While attending high school in Lexington, Whitney and his teammates would go to Kentucky games and try to meet the players. Rupp took a liking to Whitney and one of his friends, and the two teens were allowed to attend practices. Whatever Rupp’s faults, Whitney liked the way the coach ran his team.
“A lot of kids didn’t like me because of that,” Whitney says of attending Rupp’s practices. “We were 14, 15 years old, and the only Black faces in the place.”
But he says Rupp’s practices ran “just like clockwork. Every minute was detailed. I think he is one of the all-time great coaches. I didn’t care about the other stuff.

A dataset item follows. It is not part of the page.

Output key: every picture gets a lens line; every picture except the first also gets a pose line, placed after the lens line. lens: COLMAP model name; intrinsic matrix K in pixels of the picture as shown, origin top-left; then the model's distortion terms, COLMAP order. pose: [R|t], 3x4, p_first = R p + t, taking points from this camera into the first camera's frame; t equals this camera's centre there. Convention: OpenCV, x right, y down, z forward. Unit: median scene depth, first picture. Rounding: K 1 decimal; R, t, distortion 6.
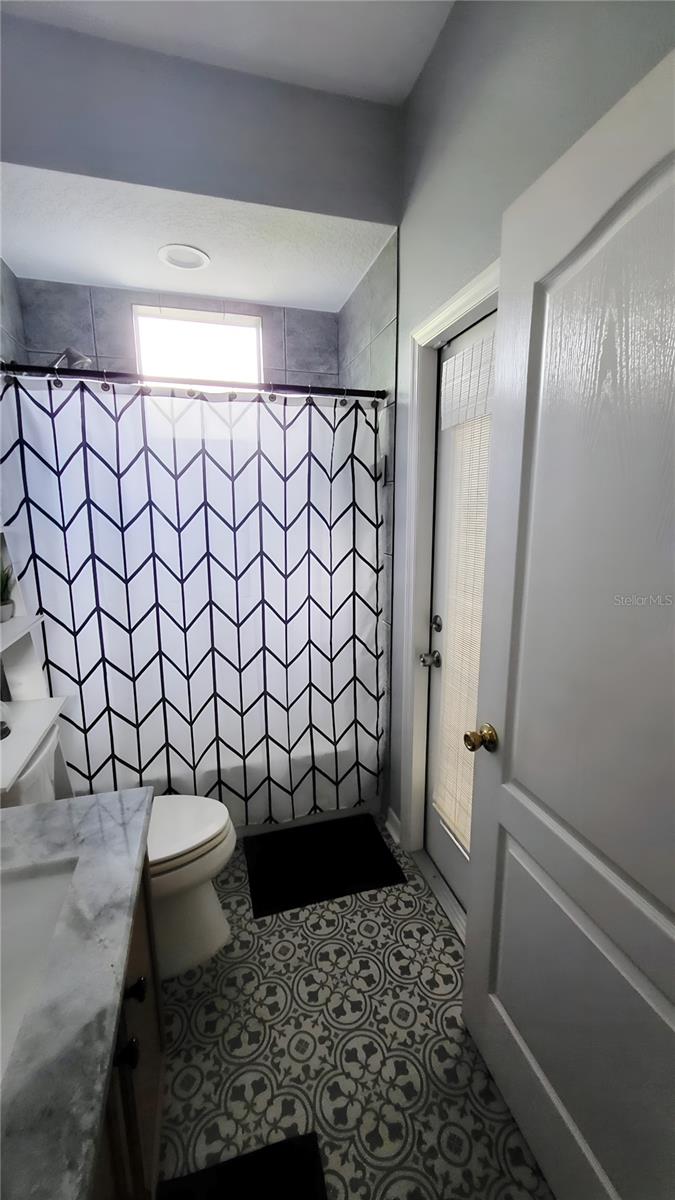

I know what I got from him.”
The willingness to play high-profile teams is another part of Whitney’s legacy in the Southwest Athletic Conference and a reason why the Braves have represented themselves so well come tournament time.
“I was the first coach to go outside of conference playing big schools,” says Whitney, who is in the fourth year of his second tour of duty with Alcorn State. “That’s how we got a jump.”
Whitney, 70, was unceremoniously let go from Alcorn State in 1989. He returned in 1996 to restore the program he had built up before. In just three years, the Braves were back in the NCAA Tournament, where they lost to Stanford University, 69-57, last season.
Andy Stoglin, Jackson State University’s coach and Whitney’s friend and pupil, says, “it is a tragedy” that Whitney never received a chance to coach at a high-profile program. Whitney himself, however, has no regrets.
“I’ve got to be pretty lucky,” he says, “growing up poor and Black, I’ve gotten pretty far. Even the downs I’ve enjoyed.”